→ **Instructions to follow**:
Gather every line from the items below that contains the word "empresariais".
Segment Start: Given entries
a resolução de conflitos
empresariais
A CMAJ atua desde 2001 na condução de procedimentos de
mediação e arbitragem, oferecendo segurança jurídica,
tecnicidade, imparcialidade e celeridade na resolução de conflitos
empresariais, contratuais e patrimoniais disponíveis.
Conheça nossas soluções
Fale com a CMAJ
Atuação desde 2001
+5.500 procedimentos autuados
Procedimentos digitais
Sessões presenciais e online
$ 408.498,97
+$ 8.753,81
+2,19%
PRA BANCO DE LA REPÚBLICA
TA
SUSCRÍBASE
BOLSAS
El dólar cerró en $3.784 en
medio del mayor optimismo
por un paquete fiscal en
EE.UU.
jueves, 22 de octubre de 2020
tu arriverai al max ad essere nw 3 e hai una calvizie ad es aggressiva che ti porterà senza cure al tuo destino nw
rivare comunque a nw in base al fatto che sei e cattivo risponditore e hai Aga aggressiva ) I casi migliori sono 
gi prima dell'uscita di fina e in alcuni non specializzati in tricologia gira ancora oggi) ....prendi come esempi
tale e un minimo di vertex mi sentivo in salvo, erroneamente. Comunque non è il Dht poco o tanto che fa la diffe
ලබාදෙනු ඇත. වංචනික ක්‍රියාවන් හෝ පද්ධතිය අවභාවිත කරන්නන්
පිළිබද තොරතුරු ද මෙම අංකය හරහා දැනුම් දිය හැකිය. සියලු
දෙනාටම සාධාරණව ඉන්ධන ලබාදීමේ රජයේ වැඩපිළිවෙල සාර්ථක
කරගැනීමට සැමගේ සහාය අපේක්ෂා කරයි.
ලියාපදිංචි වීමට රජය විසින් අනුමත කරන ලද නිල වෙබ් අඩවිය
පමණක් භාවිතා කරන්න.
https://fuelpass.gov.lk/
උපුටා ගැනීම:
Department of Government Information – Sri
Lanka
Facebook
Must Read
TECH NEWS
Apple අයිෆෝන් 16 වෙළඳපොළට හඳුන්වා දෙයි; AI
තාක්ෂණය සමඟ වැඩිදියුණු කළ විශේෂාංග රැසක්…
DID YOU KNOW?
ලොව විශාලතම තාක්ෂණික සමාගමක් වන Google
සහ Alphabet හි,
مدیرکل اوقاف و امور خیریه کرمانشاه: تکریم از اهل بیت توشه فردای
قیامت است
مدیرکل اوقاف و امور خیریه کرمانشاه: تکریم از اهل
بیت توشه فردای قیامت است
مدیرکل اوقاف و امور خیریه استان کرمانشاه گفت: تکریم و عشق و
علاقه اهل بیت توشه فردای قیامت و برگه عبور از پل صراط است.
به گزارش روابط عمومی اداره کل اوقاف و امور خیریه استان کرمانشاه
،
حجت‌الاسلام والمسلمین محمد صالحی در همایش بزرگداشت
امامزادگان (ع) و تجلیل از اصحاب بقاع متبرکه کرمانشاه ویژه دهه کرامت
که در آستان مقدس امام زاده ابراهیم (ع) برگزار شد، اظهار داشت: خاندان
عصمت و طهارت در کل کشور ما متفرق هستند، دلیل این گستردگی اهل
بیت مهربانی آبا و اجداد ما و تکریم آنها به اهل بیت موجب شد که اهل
Segment End: Given entries
Segment Start: Given entries
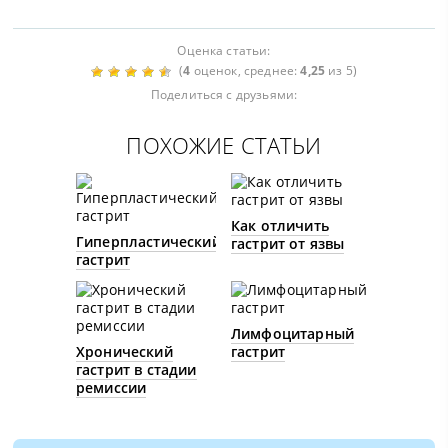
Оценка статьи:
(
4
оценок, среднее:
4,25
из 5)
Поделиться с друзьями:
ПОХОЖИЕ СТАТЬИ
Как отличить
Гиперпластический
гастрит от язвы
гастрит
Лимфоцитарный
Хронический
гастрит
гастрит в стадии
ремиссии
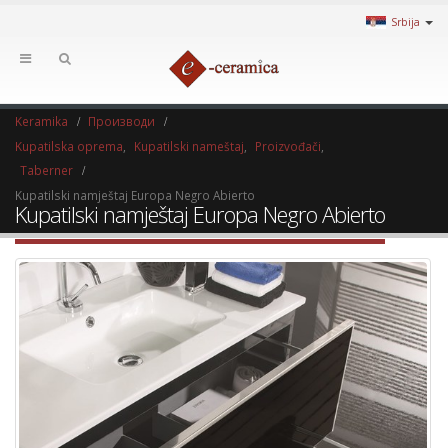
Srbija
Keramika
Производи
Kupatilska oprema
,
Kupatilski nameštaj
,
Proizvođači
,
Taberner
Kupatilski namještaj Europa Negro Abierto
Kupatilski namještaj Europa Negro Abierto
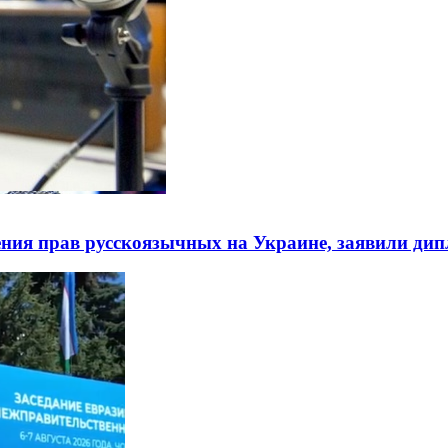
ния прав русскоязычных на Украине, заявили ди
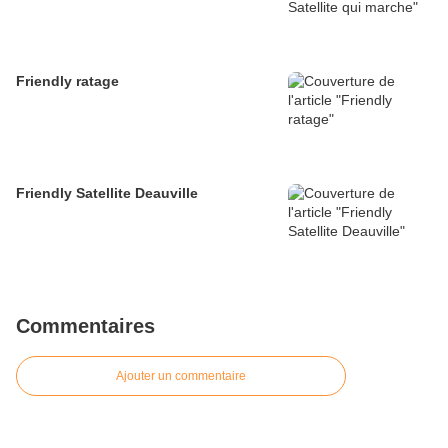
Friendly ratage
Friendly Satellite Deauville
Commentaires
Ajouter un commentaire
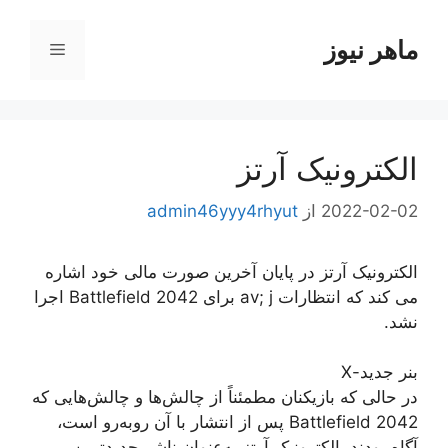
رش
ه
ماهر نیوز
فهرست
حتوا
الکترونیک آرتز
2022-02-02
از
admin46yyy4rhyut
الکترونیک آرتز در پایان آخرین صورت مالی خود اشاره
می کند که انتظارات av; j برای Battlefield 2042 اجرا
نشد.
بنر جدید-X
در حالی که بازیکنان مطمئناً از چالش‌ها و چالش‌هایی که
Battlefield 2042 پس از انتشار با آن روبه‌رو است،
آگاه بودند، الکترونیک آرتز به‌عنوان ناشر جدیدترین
Segment End: Given entries
→ **Reply**:
empresariais
empresariais, contratuais e patrimoniais disponíveis.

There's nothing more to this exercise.